I ventured back outside to see the situation up close. I made the mistake of touching a spent tear gas canister and ended up with stinging eyes and skin, even though I was wearing gloves. I had grabbed it because others at the scene said it was important to document what we were seeing, with pictures, videos, and the canisters, for use in future litigation by Minnesota Attorney General Keith Ellison and Minnesota American Civil Liberties Union (ACLU) chapter.
A line of federal agents still occupied the intersection of 27th Street and Nicollet Avenue. There did not appear to be anyone in charge, an account that was later backed up by local NBC News reporter Jana Shortal, who was pepper-sprayed and shoved to the ground by federal agents despite having a clearly visible press pass.
Chad Davis (CC BY 4.0)
A memorial in Minneapolis for Alex Pretti, who was shot and killed by ICE agents, January 25, 2026.
By approximately 1:00 p.m., the agents filtered away from the intersection, but it wasn’t clear to me why; they appeared to just leave. At that point, the crowd pushed down the street, past a growing memorial for Pretti at the spot where he had been killed just hours earlier. As more people arrived, a vocal, spontaneous protest took shape, with people pounding on overturned garbage bins and leading the crowd in chants denouncing ICE and President Donald Trump.
Helicopters hovered overhead, adding to the din, while small groups of people began appearing on the rooftops surrounding the intersection, presumably for the better camera angles of the crowd gathered in the street. My feet felt like concrete blocks after hours in and out of the cold, so I decided to go home and warm up. As I walked to my car, I passed a police car blocking an intersection. I decided to ask the officers inside what exactly their role is when local, unarmed civilians are being shot with tear gas and pepper balls.
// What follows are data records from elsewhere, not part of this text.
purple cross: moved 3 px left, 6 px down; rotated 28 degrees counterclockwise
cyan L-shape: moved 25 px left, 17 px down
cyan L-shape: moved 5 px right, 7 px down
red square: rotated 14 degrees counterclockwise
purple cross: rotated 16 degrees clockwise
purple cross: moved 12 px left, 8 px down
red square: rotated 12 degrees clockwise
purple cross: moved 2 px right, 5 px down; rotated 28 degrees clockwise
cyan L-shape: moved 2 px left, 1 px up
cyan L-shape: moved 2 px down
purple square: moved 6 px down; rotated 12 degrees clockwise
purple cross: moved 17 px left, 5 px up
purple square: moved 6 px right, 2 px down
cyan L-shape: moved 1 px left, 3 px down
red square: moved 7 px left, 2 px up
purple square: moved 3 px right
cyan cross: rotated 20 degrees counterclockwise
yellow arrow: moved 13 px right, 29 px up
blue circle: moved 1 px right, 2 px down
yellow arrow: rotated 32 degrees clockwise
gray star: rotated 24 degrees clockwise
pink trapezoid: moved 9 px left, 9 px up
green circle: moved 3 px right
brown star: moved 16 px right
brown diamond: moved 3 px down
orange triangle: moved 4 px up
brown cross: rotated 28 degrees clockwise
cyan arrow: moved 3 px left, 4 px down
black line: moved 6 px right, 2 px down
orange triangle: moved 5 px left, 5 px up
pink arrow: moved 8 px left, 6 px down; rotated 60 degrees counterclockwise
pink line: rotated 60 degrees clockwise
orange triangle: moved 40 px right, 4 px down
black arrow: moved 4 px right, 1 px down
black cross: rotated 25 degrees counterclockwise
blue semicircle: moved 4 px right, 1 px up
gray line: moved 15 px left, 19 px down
Nothing, they admitted. “There is nothing we can do,” they told me. “We find out about things at the same time you guys do,” one of them said, noting that they can’t intervene with federal troops—even on behalf of the residents of the city they are supposed to be protecting.
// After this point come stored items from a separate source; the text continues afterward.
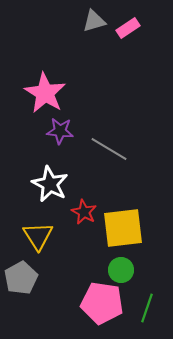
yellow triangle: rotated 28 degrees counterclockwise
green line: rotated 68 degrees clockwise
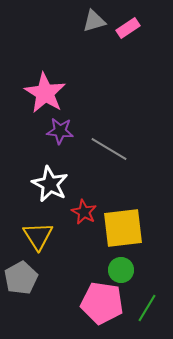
green line: rotated 12 degrees clockwise
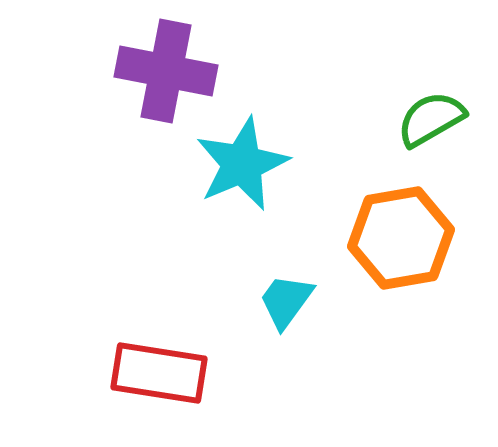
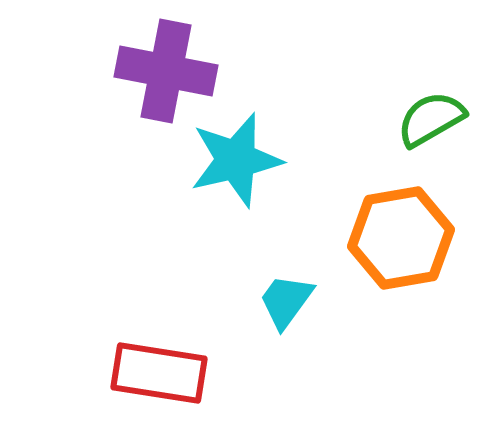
cyan star: moved 6 px left, 4 px up; rotated 10 degrees clockwise
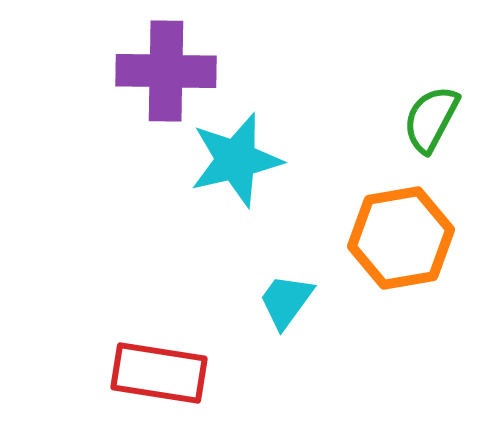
purple cross: rotated 10 degrees counterclockwise
green semicircle: rotated 32 degrees counterclockwise
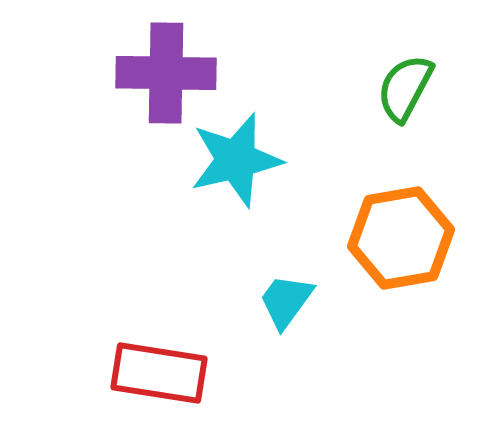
purple cross: moved 2 px down
green semicircle: moved 26 px left, 31 px up
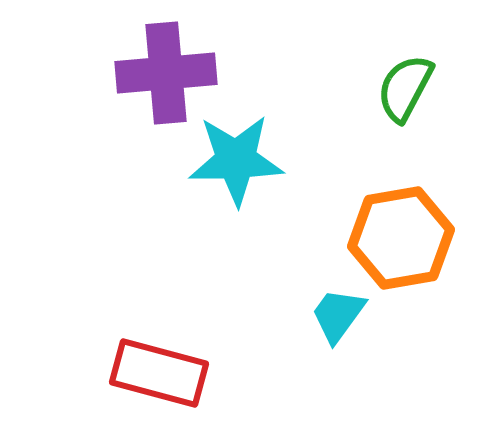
purple cross: rotated 6 degrees counterclockwise
cyan star: rotated 12 degrees clockwise
cyan trapezoid: moved 52 px right, 14 px down
red rectangle: rotated 6 degrees clockwise
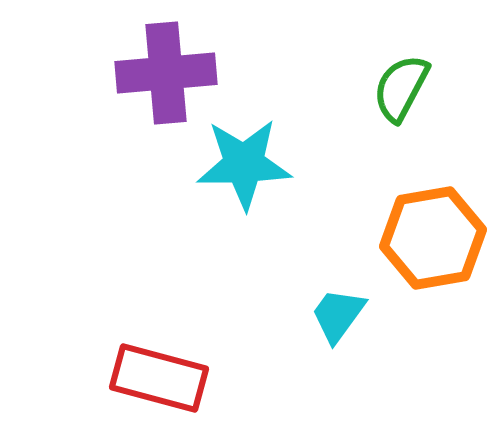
green semicircle: moved 4 px left
cyan star: moved 8 px right, 4 px down
orange hexagon: moved 32 px right
red rectangle: moved 5 px down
Since Pretti’s killing, the Trump Administration has relieved U.S. Customs and Border Patrol chief Gregory Bovino of his leadership role in Minneapolis and replaced him with ICE administrator Tom Homan. It is unclear, however, how this change will affect the operations of ICE in Minneapolis.
There is no one standing between thousands of masked, heavily armed federal agents and people like Alex Pretti, who was a legal gun owner, but clearly no match for the murderous impulses of ICE. The shock of his graphic killing may be moving some needles politically, but pain and grief still hang heavily across Minneapolis. We do not feel safe. We are not safe. And we have no one but each other to protect us.